First, Smith’s guest, to whom he recounted the circumstances of the ‘First Vision,’ was Robert Matthews – a notable contemporary who had earned a reputation for his boisterous preaching, messianic claims, and, more importantly, for having had a ‘vision’ around 1830 of a flood destroying New York. Smith and Mathews, as two ‘visionaries’ swapping stories in the same time and place, provide a glimpse of America’s Second Great Awakening and the area of New York during the early nineteenth century that witnessed so many religious revivals and experienced so much religious fervour it became known as ‘the burned-over district.’[2] The prevalence of such visions plus the auditory details of Smith’s account serve to challenge a common timeline embraced by scholars such as Daniel Smith and Oliver Sacks that posits the eighteenth century as a turning point not only in western interpretations of auditory and religious phenomena but also in their frequency of occurrence (Sacks 2013: 60).[3] The argument seems to be that Enlightenment rationalism invented naturalistic/psychological notions such as ‘religious fanaticism’ and, consequently, such auditory and visual phenomena dwindled in number as cultural norms robbed them of their validity. Smith, Mathews, and New York’s ‘burned-over district’ may suggest otherwise.

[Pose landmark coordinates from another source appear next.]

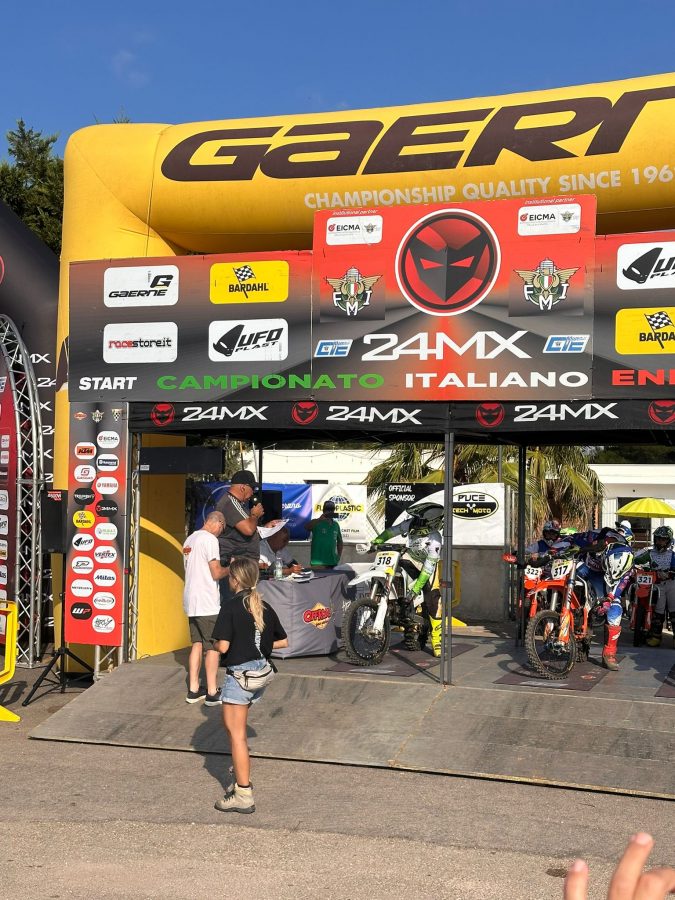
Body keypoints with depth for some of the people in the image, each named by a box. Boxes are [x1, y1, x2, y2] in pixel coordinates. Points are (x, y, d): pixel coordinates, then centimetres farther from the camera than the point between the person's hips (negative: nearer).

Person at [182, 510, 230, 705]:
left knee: (197, 644, 13)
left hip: (191, 602, 9)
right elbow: (216, 573, -16)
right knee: (213, 647, -2)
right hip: (207, 603, -8)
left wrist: (223, 568, 20)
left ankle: (193, 690, 16)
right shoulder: (210, 539, -13)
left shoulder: (190, 539, 15)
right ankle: (212, 693, 1)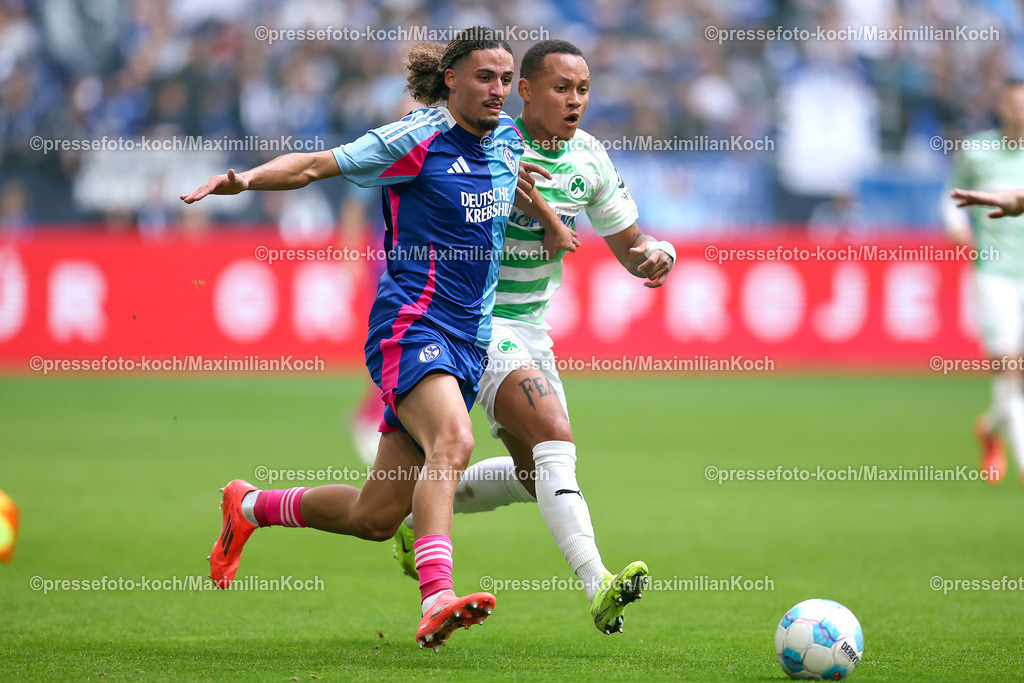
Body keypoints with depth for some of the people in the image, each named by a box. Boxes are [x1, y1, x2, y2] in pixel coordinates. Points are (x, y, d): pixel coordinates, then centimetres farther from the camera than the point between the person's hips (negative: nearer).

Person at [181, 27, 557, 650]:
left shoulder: (506, 138, 12)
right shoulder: (418, 139, -7)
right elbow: (316, 165, -7)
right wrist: (245, 180, -23)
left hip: (469, 341, 7)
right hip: (412, 324, -7)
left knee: (375, 518, 6)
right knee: (453, 441, -35)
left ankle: (251, 507, 31)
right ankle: (436, 599, -47)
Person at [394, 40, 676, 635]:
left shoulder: (589, 158, 3)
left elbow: (629, 245, 9)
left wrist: (657, 253, -14)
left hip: (531, 329, 8)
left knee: (536, 475, 14)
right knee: (555, 438, -26)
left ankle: (416, 512, 34)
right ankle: (599, 588, -37)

Of course, highlighting the visual and auditory elements of Smith’s ‘First Vision’ as described in 1835 is also notable because it points to what we might call the multi-modal constitution of religious experience.[4] This singular instance of what nineteenth century doctors might have labeled ‘religious fanaticism’ or ‘delusion’ is comprised of numerous phenomena recognised by twenty-first century psychologists and psychiatrists: felt presences, voice-hearing, visions, etc. Similarly, religious adherents themselves might wish to underscore the complexity of such a pivotal moment – its emotions, sensory experiences, epistemological incursions, and the enormity of its faith-bolstering demonstration of authority/power. Thus, religious experience may be accurately characterised as a constellation of phenomena – whether natural or supernatural. Likewise, to speak of the ‘visions’ of the ‘visionaries’ may be to mislead ourselves and to diminish substantially the meaning of the full experience for both the original figure and subsequent devotees. Mormonism’s ‘First Vision’ was, and is, so much more than that.

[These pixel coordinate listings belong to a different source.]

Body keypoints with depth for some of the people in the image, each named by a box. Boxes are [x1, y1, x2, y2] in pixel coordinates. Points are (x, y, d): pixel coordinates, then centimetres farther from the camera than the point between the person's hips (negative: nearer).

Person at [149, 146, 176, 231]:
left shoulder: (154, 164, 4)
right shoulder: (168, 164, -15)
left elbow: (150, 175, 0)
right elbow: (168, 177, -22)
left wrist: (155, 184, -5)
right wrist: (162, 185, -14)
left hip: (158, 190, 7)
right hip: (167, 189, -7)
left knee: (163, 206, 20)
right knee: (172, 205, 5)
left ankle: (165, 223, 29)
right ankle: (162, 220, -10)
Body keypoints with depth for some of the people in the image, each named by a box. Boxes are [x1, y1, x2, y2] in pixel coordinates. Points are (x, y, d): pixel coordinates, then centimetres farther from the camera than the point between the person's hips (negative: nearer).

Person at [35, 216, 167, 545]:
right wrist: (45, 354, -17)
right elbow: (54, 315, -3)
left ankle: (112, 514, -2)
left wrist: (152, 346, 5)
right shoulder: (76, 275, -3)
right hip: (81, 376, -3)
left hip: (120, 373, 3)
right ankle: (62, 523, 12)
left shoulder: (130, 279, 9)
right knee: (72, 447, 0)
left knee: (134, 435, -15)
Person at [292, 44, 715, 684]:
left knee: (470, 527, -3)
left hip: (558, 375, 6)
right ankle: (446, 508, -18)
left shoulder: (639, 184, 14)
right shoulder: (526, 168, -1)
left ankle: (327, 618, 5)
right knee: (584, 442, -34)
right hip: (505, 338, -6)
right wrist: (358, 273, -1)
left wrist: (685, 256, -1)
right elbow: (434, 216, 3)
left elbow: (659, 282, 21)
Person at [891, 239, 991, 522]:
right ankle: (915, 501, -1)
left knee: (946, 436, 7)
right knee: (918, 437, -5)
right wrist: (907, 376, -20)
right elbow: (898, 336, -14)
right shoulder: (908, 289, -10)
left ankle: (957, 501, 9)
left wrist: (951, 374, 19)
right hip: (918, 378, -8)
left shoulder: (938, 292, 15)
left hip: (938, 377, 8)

[1] They were certainly recorded in a journal at the time by Warren Parrish, a close associate of Smith who served as scribe for the religious leader. Smith also had a part in three other recorded versions of the ‘First Vision’ experience, but this 1835 account (the second of four) is the only one to articulate Smith’s.
[2] Whitney R. Cross, The Burned-over District (Ithaca: Cornell University Press, 1981), 4.
[3] Daniel B. Smith, Muses, Madmen, and Prophets (New York: Penguin Press, 2007), 13-14; Oliver Sacks, Hallucinations (New York: Vintage Books, 2013), 60.
[4] Even when scholars are highlighting the prevalence of such experiences in the nineteenth century, they often discuss them in terms of ‘visions’. See, Ann Taves, Fits, Trances, and Visions (Princeton University Press, 1999).